Primal magic is the province of the Elements and the Inner Planes.

Alignments are a function of the Outer Planes.
 

Tony Vargas

Legend
Has anyone played druids in the historical sense? As a religious class from an older religion
I'd certainly /tried/ to back in the day, but did not find DMs receptive to it. The vision too many had of the Druid was as some sort of hippie environmentalist (hey, the 70s were still fresh in everyone's minds).
 

Celebrim

Legend
Has anyone played druids in the historical sense?

About 20 years ago I tried, and I went to the college library to learn everything I could about the historical druid.

Turns out, everything we actually know about the historical druid fits in a small paragraph. What you just outlined in your short post is considerably more than is actually known about historical druids.

So I pretty much gave up at that point.
 

MNblockhead

A Title Much Cooler Than Anything on the Old Site
About 20 years ago I tried, and I went to the college library to learn everything I could about the historical druid.

Turns out, everything we actually know about the historical druid fits in a small paragraph. What you just outlined in your short post is considerably more than is actually known about historical druids.

So I pretty much gave up at that point.

True. So much of what we "know" about Druids is from biased Roman accounts.
 

Yeah, the lack of knowledge about historical druids is what would hold me back, though I love to reskin race and class archetypes in my campaigns to play against expectations (or at least to have variants that do).

I'm not sure about the idea that historical druids didn't "revolve around gods." That may be true, but there were certainly Celtic gods, so it may be that scholars just don't have enough information to go on.

But, in a game context, I like [MENTION=6796661]MNblockhead[/MENTION]'s conception of druids. The reincarnation motif is interesting and the idea that the gods are newcomers or outsiders or something like that is also fun to play with. That could create fun political conflicts between clerics and druids.
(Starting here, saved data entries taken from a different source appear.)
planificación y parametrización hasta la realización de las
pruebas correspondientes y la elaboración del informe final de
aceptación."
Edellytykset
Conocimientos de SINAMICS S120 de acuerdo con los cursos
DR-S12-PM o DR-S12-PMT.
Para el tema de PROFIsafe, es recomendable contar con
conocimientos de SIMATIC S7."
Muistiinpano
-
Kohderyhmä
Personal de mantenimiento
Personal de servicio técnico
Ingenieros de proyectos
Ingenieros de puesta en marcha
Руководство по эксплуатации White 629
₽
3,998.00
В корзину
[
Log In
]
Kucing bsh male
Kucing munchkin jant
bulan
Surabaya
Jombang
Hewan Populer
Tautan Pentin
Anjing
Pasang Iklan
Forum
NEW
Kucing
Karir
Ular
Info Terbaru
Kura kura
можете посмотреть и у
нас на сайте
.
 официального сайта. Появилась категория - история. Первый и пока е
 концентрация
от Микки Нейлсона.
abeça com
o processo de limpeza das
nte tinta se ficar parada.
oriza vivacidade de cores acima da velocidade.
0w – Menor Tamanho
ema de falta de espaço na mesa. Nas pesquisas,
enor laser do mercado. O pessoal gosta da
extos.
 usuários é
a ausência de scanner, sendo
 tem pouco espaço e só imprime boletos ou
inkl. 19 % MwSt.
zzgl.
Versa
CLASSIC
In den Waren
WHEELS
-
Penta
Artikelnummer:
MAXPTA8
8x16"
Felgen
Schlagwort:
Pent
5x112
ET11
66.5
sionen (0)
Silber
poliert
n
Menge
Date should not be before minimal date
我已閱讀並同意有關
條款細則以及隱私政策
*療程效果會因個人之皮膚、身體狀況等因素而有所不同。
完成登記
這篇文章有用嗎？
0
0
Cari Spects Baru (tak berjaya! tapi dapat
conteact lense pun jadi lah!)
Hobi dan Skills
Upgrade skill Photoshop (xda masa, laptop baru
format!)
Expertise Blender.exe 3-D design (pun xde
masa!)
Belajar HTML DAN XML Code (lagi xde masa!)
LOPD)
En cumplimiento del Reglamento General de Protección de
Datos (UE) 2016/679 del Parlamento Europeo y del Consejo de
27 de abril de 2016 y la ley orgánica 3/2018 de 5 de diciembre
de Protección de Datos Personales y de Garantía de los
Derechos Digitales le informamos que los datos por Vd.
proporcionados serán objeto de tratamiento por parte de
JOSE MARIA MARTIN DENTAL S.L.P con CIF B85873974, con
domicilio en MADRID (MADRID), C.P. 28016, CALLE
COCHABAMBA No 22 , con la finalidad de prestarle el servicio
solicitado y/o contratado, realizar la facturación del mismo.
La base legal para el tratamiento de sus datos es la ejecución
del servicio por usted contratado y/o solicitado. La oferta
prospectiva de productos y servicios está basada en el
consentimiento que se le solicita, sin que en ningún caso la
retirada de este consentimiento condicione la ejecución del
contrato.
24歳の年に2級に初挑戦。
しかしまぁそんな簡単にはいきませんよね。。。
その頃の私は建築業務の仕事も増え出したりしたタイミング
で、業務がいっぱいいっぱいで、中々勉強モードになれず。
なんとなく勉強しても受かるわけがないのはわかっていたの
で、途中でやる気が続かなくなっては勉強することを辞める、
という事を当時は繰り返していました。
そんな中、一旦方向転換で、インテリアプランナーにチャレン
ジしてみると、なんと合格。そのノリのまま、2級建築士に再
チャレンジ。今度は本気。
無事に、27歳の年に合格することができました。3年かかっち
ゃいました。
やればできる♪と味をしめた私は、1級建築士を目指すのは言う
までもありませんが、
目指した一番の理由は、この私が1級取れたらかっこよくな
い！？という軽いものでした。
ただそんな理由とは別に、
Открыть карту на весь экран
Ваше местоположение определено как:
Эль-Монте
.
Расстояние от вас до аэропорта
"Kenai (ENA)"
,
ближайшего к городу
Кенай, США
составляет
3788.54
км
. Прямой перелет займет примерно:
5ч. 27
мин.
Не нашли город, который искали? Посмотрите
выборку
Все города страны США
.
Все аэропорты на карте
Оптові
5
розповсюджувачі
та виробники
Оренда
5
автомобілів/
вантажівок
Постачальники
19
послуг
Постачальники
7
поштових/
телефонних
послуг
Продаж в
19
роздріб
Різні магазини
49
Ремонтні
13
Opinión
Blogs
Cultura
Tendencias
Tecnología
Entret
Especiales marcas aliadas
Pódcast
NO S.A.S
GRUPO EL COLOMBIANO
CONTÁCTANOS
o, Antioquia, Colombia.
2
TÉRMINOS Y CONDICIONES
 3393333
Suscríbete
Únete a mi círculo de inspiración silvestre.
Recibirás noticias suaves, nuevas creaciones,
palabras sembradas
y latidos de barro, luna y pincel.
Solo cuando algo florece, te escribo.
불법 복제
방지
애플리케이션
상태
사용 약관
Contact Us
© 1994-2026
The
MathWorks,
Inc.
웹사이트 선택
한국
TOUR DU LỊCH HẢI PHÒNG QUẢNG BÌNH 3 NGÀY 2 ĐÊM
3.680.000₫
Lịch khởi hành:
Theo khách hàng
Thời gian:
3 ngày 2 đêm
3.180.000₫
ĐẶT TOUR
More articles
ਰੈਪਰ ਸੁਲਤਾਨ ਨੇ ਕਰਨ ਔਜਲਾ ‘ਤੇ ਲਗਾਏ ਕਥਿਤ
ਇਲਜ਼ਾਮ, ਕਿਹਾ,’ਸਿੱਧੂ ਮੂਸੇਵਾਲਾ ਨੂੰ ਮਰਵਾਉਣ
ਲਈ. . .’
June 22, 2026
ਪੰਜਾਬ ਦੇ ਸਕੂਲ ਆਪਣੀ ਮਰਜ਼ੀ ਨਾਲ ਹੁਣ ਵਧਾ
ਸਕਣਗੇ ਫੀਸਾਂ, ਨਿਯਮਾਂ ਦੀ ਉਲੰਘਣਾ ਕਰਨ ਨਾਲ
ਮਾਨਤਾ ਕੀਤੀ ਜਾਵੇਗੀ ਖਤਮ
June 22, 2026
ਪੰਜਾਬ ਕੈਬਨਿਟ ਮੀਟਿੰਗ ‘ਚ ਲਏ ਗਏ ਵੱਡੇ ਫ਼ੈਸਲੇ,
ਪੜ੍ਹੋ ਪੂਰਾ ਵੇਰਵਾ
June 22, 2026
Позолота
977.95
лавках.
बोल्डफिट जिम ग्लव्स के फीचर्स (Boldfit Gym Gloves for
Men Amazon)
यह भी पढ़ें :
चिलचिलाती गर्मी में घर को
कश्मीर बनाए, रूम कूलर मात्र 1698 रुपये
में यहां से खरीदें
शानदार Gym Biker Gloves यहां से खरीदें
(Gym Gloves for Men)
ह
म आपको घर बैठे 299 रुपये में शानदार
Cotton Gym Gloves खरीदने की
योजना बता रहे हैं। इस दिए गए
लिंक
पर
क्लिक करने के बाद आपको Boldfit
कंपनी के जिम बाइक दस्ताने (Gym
In the Dungeon Fantasy RPG, druids don't have healing spells by default (that's the core domain of clerics). But, many GMs (including me) have houseruled them back in. (I can't remember how various editions of D&D handle this and I don't have my books nearby.) I had a discussion a while back on one of the SJG forums about how one might differentiate druidic from clerical healing. One idea I was mulling was that druidic healing is more "natural," which also means that it might be a bit slower, possibly more painful, and would leave scars. Clerics, on the other hand, basically erase wounds altogether. This could create all sorts of intriguing cultural elements. In a culture where clerics abound, having scar-free skin might be a sign of the upper class. Only farmers and peasants near the wildlands would stoop to cheaper druidic healing.